→ Data extracts
----
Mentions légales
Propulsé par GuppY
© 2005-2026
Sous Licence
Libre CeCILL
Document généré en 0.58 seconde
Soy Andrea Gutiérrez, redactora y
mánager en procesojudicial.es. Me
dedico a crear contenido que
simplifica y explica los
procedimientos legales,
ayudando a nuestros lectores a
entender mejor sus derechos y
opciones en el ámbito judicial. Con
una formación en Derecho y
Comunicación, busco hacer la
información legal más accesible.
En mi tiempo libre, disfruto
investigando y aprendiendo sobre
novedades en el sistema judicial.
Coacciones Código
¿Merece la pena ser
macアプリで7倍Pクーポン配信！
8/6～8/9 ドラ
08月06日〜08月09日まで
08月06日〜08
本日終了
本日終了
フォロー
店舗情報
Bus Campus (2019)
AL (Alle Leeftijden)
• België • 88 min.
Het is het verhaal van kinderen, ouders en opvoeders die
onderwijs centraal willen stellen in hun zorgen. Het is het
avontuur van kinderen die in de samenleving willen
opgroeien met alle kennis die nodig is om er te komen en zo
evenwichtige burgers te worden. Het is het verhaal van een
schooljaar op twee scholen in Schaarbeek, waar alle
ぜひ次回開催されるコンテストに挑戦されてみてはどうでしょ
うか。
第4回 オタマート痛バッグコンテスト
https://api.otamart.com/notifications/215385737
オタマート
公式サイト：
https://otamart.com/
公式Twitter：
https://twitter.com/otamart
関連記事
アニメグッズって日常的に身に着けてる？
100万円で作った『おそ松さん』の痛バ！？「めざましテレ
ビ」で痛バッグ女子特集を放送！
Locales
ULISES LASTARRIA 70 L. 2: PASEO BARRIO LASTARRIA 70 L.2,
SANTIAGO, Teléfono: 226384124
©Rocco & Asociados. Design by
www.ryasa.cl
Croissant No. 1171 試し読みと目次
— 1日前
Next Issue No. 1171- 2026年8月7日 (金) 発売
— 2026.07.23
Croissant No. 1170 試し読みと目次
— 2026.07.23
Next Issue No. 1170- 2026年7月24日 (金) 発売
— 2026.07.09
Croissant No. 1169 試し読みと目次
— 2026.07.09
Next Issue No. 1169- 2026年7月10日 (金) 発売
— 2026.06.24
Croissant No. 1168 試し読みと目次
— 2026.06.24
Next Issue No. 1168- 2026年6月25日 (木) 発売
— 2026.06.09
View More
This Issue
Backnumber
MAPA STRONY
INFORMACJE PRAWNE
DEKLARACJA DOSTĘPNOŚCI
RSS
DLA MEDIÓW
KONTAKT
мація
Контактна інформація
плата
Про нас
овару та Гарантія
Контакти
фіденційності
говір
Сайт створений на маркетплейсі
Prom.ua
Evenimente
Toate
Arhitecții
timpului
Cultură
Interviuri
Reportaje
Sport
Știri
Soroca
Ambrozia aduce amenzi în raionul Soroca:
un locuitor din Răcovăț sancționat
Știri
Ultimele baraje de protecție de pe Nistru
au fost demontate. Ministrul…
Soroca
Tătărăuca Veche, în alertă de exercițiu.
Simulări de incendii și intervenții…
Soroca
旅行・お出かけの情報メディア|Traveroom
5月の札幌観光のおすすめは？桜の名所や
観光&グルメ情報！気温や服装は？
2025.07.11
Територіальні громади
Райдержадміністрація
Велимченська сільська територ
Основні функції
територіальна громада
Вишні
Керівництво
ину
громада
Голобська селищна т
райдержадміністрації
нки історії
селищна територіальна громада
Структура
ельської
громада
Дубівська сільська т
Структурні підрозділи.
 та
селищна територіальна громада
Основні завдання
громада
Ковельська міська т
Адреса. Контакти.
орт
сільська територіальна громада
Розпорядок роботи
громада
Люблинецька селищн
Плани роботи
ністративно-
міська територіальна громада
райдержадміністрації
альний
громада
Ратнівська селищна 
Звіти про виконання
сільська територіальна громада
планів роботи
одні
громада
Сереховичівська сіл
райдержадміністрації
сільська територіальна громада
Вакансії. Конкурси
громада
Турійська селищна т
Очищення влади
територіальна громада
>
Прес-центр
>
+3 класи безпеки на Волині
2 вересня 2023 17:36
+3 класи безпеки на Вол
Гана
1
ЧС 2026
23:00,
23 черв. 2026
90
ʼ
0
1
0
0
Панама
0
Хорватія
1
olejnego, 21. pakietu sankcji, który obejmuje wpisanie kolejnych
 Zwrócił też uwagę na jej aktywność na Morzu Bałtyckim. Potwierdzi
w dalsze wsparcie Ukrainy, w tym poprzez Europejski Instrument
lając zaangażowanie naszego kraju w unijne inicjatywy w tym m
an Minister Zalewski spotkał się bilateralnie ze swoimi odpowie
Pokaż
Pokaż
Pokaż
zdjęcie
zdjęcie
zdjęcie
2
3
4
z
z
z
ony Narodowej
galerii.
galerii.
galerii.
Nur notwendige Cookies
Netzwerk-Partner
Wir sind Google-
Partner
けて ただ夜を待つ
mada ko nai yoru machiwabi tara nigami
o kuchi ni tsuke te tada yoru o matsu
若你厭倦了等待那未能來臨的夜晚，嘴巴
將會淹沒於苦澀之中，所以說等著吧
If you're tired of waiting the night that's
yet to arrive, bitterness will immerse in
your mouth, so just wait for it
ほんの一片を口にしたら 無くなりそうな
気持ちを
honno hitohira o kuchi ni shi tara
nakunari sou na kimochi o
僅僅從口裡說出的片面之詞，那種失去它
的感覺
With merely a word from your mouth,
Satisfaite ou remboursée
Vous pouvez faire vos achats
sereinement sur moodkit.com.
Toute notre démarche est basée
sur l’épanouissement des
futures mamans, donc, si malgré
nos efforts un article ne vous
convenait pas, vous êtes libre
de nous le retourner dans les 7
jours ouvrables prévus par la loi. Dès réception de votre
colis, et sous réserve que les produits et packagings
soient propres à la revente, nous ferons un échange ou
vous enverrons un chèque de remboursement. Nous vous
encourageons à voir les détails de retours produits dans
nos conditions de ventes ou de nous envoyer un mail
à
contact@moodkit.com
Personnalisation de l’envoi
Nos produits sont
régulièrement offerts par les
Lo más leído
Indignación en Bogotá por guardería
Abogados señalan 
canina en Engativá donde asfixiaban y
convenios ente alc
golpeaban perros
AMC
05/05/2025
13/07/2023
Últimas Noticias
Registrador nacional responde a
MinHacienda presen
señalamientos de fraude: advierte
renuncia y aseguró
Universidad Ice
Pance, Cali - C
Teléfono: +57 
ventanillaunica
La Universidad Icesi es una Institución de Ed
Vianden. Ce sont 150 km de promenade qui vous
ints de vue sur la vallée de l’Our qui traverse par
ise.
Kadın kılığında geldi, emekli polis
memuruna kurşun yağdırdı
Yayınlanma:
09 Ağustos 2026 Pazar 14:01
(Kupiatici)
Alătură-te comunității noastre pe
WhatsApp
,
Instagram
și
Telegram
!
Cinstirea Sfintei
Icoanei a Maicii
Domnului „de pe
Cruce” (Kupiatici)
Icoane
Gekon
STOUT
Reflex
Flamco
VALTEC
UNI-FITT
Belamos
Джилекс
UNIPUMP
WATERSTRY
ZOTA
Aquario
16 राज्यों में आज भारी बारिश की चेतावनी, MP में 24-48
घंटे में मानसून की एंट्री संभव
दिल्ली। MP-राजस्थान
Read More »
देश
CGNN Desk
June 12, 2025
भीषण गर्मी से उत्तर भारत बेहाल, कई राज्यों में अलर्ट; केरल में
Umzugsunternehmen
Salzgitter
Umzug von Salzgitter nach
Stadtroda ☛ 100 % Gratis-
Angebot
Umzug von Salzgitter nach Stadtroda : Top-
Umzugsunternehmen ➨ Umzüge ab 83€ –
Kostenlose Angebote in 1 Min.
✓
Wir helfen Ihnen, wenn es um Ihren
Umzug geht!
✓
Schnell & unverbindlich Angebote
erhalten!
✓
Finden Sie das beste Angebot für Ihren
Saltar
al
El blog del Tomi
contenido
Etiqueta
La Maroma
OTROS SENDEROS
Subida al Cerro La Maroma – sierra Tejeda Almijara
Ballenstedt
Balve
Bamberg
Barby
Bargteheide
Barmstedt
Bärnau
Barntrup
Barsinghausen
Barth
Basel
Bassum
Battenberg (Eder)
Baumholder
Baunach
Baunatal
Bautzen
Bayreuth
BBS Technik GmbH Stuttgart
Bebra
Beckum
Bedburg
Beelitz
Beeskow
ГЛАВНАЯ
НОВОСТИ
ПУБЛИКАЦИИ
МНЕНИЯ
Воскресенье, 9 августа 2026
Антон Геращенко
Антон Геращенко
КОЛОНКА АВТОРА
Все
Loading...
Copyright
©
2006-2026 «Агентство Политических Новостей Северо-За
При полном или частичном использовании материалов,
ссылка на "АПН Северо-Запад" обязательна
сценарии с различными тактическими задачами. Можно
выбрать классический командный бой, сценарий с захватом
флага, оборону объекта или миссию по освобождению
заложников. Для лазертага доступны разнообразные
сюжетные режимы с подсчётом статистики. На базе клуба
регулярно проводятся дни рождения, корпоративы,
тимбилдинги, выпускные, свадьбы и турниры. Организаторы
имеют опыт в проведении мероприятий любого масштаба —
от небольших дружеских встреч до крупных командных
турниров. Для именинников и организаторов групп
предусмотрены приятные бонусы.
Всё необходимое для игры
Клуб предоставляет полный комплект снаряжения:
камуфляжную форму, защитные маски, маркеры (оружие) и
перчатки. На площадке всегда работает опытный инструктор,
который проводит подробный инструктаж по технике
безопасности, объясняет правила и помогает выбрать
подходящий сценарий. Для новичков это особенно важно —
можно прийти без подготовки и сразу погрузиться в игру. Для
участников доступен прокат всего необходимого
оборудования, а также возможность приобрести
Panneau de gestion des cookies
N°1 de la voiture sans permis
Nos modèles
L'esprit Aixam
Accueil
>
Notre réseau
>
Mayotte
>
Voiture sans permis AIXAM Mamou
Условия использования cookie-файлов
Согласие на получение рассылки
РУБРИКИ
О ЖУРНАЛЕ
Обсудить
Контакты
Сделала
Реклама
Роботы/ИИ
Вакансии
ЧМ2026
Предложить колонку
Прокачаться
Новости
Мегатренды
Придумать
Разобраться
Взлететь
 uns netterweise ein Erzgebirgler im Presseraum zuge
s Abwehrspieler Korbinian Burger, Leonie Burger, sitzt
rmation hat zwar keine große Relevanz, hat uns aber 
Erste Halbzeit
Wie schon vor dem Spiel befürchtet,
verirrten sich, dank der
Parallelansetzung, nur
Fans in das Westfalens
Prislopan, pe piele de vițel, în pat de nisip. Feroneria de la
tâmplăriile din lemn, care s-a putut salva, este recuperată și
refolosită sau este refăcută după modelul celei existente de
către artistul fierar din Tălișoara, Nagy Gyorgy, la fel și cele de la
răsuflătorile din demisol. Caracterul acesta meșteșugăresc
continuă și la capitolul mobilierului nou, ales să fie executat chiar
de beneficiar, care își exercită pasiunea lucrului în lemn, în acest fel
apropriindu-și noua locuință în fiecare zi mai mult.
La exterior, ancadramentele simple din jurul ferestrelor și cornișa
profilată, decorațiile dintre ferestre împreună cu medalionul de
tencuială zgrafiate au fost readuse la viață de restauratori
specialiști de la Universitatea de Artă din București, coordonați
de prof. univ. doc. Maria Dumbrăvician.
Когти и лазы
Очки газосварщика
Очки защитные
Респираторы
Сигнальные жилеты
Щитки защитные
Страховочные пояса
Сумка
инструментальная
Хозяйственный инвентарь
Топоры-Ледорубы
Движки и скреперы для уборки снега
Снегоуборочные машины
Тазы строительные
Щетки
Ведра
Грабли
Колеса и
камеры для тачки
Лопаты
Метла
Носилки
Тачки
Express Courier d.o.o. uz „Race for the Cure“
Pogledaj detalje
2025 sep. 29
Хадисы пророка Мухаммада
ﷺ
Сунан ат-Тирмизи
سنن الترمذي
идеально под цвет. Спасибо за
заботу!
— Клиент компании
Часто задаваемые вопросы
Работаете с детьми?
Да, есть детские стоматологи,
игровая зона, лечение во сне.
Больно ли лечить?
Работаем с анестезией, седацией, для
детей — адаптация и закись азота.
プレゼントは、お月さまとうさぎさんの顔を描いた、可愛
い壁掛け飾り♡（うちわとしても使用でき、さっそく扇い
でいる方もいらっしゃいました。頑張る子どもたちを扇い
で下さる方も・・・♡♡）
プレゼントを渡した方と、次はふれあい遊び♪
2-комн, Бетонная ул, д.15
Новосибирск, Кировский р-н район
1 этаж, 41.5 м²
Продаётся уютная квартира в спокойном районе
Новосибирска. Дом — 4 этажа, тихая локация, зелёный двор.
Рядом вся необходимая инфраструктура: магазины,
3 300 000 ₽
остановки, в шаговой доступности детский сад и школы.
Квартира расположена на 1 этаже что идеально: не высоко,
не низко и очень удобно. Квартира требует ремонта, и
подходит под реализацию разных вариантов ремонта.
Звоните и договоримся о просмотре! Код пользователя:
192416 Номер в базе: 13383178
----
→ Exercise brief
Reply with one number only: the count of lines in the entries that contain "Next".

→ Task response
4